Secondly, accepting the trial court's broad interpretation of this section essentially would result in there being no time limitation in which a surviving spouse may take a spousal election when no will is presented. For example, as in the present case, the surviving spouse could wait and, at her convenience, file letters of administration at any time and thereafter be given six months to decide upon whether or not to make an election of her spousal share. Clearly, it was not the intention of the legislature to enact a statute subtitled "time limit" which in essence would have no time limit. In addition, accepting this interpretation would render the first clause of the subsection, requiring an election within six months of decedent's death, nugatory and superfluous. Moreover, while the trial court notes this expanded definition will result in no prejudice to daughter, we find the precedent set by such a broad interpretation certainly would open the door for future potential problems and prejudice to third parties.
This Court also finds the trial court's reliance upon the official comment to section 2210, namely the six-month period may be waived by the court if "gross inJustice could result", to also be in error.

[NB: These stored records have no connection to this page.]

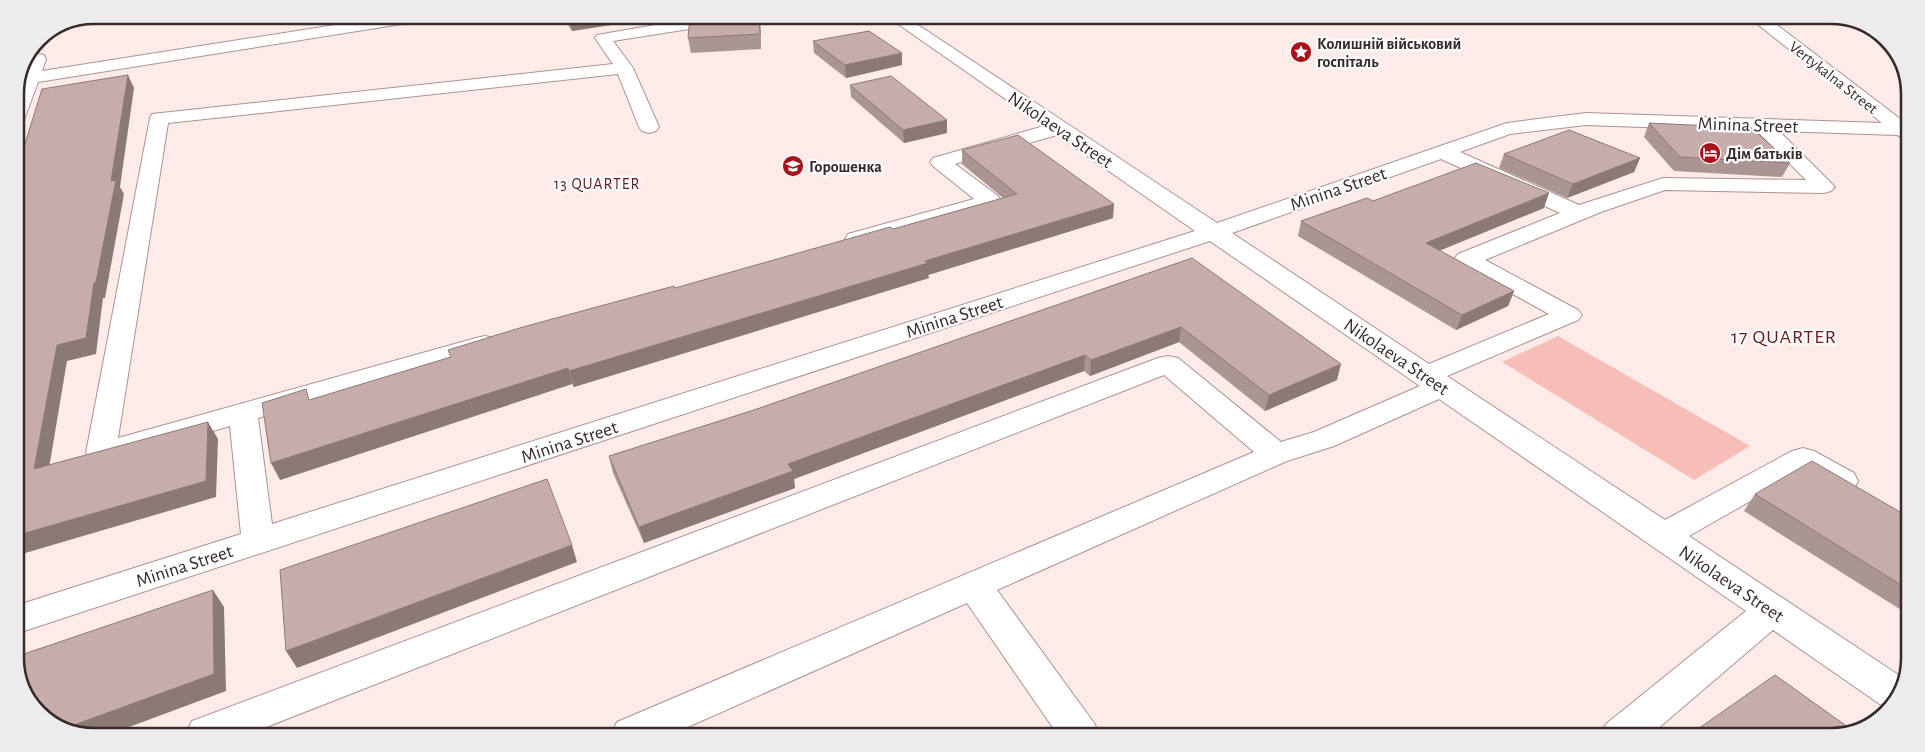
<svg xmlns="http://www.w3.org/2000/svg" width="1925" height="752" font-family="'Alegreya Sans',sans-serif">
	<style>
		.green { fill: #f7beb7 }
		.lines { fill: none; stroke-linecap: round; stroke-linejoin: round }
		.minor-casing { stroke: #ac9390; stroke-width: 2 }
		.minor { fill: #fff; fill-rule: evenodd }
		.wall { fill: #ab9592 }
		.shaded-wall { fill: #8b7977 }
		.building { fill: #c7adaa; stroke: #8b7977 }
		.labels { text-anchor: middle; stroke-width: 4.5; stroke-linejoin: round; paint-order: stroke }
		.far-poi-label { font-size: 16px; font-weight: bold; fill: #362b2a; stroke: #fdfdfd; text-anchor: start }
		.far-street-label { font-size: 16px; fill: #362b2a; stroke: #fdfdfd }
		.far-neighbourhood-label { font-size: 16px; letter-spacing: 1px; fill: #631f1c; stroke: #fdfdfd }
		.street-label { font-size: 19px; fill: #362b2a; stroke: #fdfdfd }
		.neighbourhood-label { font-size: 20px; letter-spacing: 1px; fill: #631f1c; stroke: #fdfdfd }
		.rim { fill: none; stroke: #362b2a; stroke-width: 2.5 }
	</style>
	<rect width="100%" height="100%" fill="#fcebe9"/>
	<path class="green" d="M1558,336L1750,446L1694,480L1502,362Z"/>
	<g class="lines">
		<g class="minor-casing">
			<g id="minor">
				<path d="M392,16H428L425,19L420,21L38,82L24,120L22,124L15,126V96L32,53L44,55L46,59L42,71Z"/>
				<path d="M707,16L735,18L733,21L727,23L613,41L633,68L659,127L656,131L649,133L642,131L639,127L618,74L168,123L118,438L476,338L485,336L494,338L498,344L494,350L258,418L272,524L1195,231L1057,135L955,164L998,196L1001,201L998,206L864,244L856,246L848,244L845,239L848,234L974,199L933,166L930,162L933,158L1044,126L888,17H906L1217,223L1507,123L1586,113L1882,123L1751,19H1769L1907,124H1910L1909,138L1906,139L1897,135L1779,131L1835,187L1831,191L1824,193L1665,190L1601,212L1485,260L1578,310L1582,315L1578,320L1447,376L1665,520L1792,451L1803,448L1814,451L1854,473L1858,481L1854,489C1833,495 1820,482 1803,471L1689,536L1906,680V684L1887,708L1884,707L1773,630L1648,737L1600,736L1606,724L1746,611L1439,399L1334,446L1287,461L997,590L1094,723L1100,735H1058L967,603L672,734H611L617,722L1254,452L1164,375L251,733H186L192,721L1158,358L1168,356L1178,358L1281,442L1314,432L1420,386L1210,241L15,634V606L241,534L230,426L101,463L90,460L86,453L150,118L152,114L613,64L595,38L597,35ZM1586,125L1757,131L1806,180L1663,178L1579,205L1460,152L1510,134ZM1441,159L1560,213L1458,254L1454,259L1458,264L1549,314L1429,364L1232,233Z"/>
			</g>
		</g>
		<use href="#minor" class="minor"/>
	</g>
	<g class="wall">
		<path d="M562,16H615L617,24L572,31Z"/>
		<path d="M760,17L761,49L691,53L688,38Z"/>
		<path d="M813,41L902,65L846,78L814,53Z"/>
		<path d="M850,85L947,120V133L904,143L851,97Z"/>
		<path d="M1649,123L1790,163L1782,177L1674,171L1644,137Z"/>
		<path d="M962,150L1113,218L928,275L929,278L574,387L572,384L280,480L311,400L675,288L893,229L1003,198L962,164Z"/>
		<path d="M1504,154L1640,158L1634,172L1567,198L1499,168Z"/>
		<path d="M1373,201L1544,208L1439,251L1514,291L1508,306L1456,330L1298,236L1301,221Z"/>
		<path d="M1192,258L1337,380L1265,411L1179,342L1090,376L1084,371L794,479L795,488L644,543L613,473L609,456L754,410Z"/>
		<path d="M1755,494L1907,516L1906,613L1744,511Z"/>
		<path d="M1695,731L1831,737H1692Z"/>
	</g>
	<g class="shaded-wall">
		<path d="M94,15H124L75,23Z"/>
		<path d="M569,16H615L617,24L572,31Z"/>
		<path d="M759,17H760L761,49L760,34Z"/>
		<path d="M902,53V65L846,78L845,65Z"/>
		<path d="M128,75L134,88L120,187L124,194L105,298H103L96,354L67,361L46,486L34,469L57,345L94,283Z"/>
		<path d="M947,120V133L904,143L903,130Z"/>
		<path d="M1640,158L1634,172L1567,198L1573,184Z"/>
		<path d="M1549,193L1544,208L1421,258L1426,243Z"/>
		<path d="M1114,204L1113,218L928,275L929,278L574,387L569,371L925,261Z"/>
		<path d="M1514,291L1508,306L1456,330L1462,315Z"/>
		<path d="M1181,327L1179,342L1090,376L1091,360Z"/>
		<path d="M1085,355L1084,371L794,479L795,488L644,543L639,527L788,464Z"/>
		<path d="M1341,364L1337,380L1265,411L1269,395Z"/>
		<path d="M568,368L572,384L280,480L271,463Z"/>
		<path d="M208,422L218,439L216,497L15,556V536Z"/>
		<path d="M572,545L577,562L297,668L286,651Z"/>
		<path d="M213,590L224,607L226,691L113,733H68L63,729Z"/>
	</g>
	<g class="building">
		<path d="M690,16L759,17L760,34L688,38Z"/>
		<path d="M869,31L902,53L845,65L813,41Z"/>
		<path d="M128,75L111,181L116,180L96,282L94,283L86,338L57,345L34,469L208,422L206,481L15,536V176L42,89Z"/>
		<path d="M891,76L947,120L903,130L850,85Z"/>
		<path d="M1649,123L1752,128L1790,163L1680,157Z"/>
		<path d="M1569,130L1640,158L1573,184L1504,154Z"/>
		<path d="M1018,135L1114,204L925,261L928,263L569,371L568,368L271,463L262,403L306,389L309,400L451,357L448,350L523,327L674,286L675,288L890,227L893,229L1017,194L962,150Z"/>
		<path d="M1476,163L1549,193L1426,243L1514,291L1462,315L1301,221L1367,198L1373,201Z"/>
		<path d="M1192,258L1341,364L1269,395L1181,327L1091,360L1085,355L788,464L793,471L639,527L609,456L754,410Z"/>
		<path d="M1812,461L1907,516L1906,588L1755,494Z"/>
		<path d="M547,479L572,545L286,651L280,570Z"/>
		<path d="M213,590L214,674L63,729L32,706L15,663V657Z"/>
		<path d="M1775,675L1852,730L1831,737H1702L1695,731Z"/>
	</g>
	<defs>
		<g id="sight-disc" transform="scale(1.125)"><circle r="9.5" fill="#a8121b" stroke="#fdfdfd"/><path d="M0-6L1.8-2.2L6-1.7L2.9 1.2L3.7 5.4L0 3.3L-3.7 5.4L-2.9 1.2L-6-1.7L-1.8-2.2Z" fill="#fff"/></g>
		<g id="hotel-disc" transform="scale(1.125)"><circle r="9.5" fill="#a8121b" stroke="#fdfdfd"/><path d="M-6-4.5h1.5V1H6V5H4.5V3h-9V5H-6ZM-4 0a1.8 1.8 0 1 1 3.6 0ZM.5 0V-2.5h3Q6-2.5 6 0Z" fill="#fff"/></g>
		<g id="school-disc" transform="scale(1.125)"><circle r="9.5" fill="#a8121b" stroke="#fdfdfd"/><path d="M0-5L7-2L0 1L-7-2ZM-4 1L0 2.5L4 1V4Q0 6-4 4Z" fill="#fff"/></g>
	</defs>
	<g fill-rule="evenodd">
		<use href="#sight-disc" x="1301" y="52"/>
		<use href="#hotel-disc" x="1710" y="153"/>
		<use href="#school-disc" x="793" y="166"/>
	</g>
	<g class="labels">
		<g class="far-poi-label">
			<text x="1317" y="49">Колишній військовий<tspan x="1317" dy="18">госпіталь</tspan></text>
			<text x="1726" y="159">Дім батьків</text>
			<text x="809" y="172">Горошенка</text>
		</g>
		<g class="far-street-label">
			<text transform="translate(1834 77) rotate(38)" y="6">Vertykalna Street</text>
		</g>
		<g class="far-neighbourhood-label">
			<text x="597" y="189">13 QUARTER</text>
		</g>
		<g class="street-label">
			<text transform="translate(1748 124) rotate(2)" y="7">Minina Street</text>
			<text transform="translate(1061 129) rotate(34)" y="7">Nikolaeva Street</text>
			<text transform="translate(1338 188) rotate(-19)" y="7">Minina Street</text>
			<text transform="translate(954 316) rotate(-18)" y="7">Minina Street</text>
			<text transform="translate(1397 356) rotate(34)" y="7">Nikolaeva Street</text>
			<text transform="translate(569 441) rotate(-18)" y="7">Minina Street</text>
			<text transform="translate(184 565) rotate(-18)" y="7">Minina Street</text>
			<text transform="translate(1732 583) rotate(34)" y="7">Nikolaeva Street</text>
		</g>
		<g class="neighbourhood-label">
			<text x="1784" y="343">17 QUARTER</text>
		</g>
	</g>
	<path d="M0 0H1925V752H0ZM94 24H1831A70 70 0 0 1 1901 94V658A70 70 0 0 1 1831 728H94A70 70 0 0 1 24 658V94A70 70 0 0 1 94 24Z" fill="#edecec" fill-rule="evenodd"/>
	<path class="rim" d="M94 24H1831A70 70 0 0 1 1901 94V658A70 70 0 0 1 1831 728H94A70 70 0 0 1 24 658V94A70 70 0 0 1 94 24Z"/>
</svg>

Specifically, the trial court determined wife to be "unsophisticated in business and financial matters" and no evidence was presented "she knew of her elective rights or any limits on such a right or that she consulted an attorney[.]" (Slip Op. at 11.) Also, the court relied on her testimony that she was assured by daughter, a bank vice-president, that she would be taken care of, she did not need to worry about the matter, and daughter would advise wife as to all of the documents.
While the trial court implicitly concludes in its Opinion that wife somehow was taken advantage of by daughter to amount to a gross inJustice, we find no such evidence in the record. Specifically, there is no evidence wife was so "unsophisticated" or mentally deficient that she lacked the basic knowledge to contact an attorney upon the death of her husband. Obviously, most lay people do not fully understand the legal intricacies of trusts and of an elective share, however, most persons of average intelligence know to contact an attorney to handle an estate, particularly when no will is involved. More importantly, wife has not alleged, nor is there any evidence of, fraud or misrepresentation on the part of daughter to assert her "superior knowledge" to the detriment of wife. Finally, wife has not alleged any evidence came to light in 1991 that was not available or hidden from her in 1986. Rather, the record reflects wife accepted the terms of the various trusts for more than six years and only filed her election days before her remarriage, which essentially would have cut off various benefits under the trusts (N.T., 1/30/92, p. 33).
Although we are compelled to reverse the trial court's Conclusion that wife may assert a spousal election, we agree with the trial court that the trust and quit claim deed executed by decedent were valid. In a lengthy analysis, the trial court considered and rejected each of the numerous bases upon which wife sought to invalidate the trust and deed. See Slip Op. at 13-25. We have reviewed the court's analysis and agree that wife's claims must fail.
Having found the trial court erred in allowing wife to assert a spousal election, we vacate that portion of the decree. Having also found, however, that the court properly deemed valid the trust and quit claim deed executed by decedent, we affirm the remainder of the decree. Accordingly, we remand for further proceedings consistent with this Opinion, including enforcement of the trust and deed without regard to spousal election.
Decree vacated in part and affirmed in part; case remanded.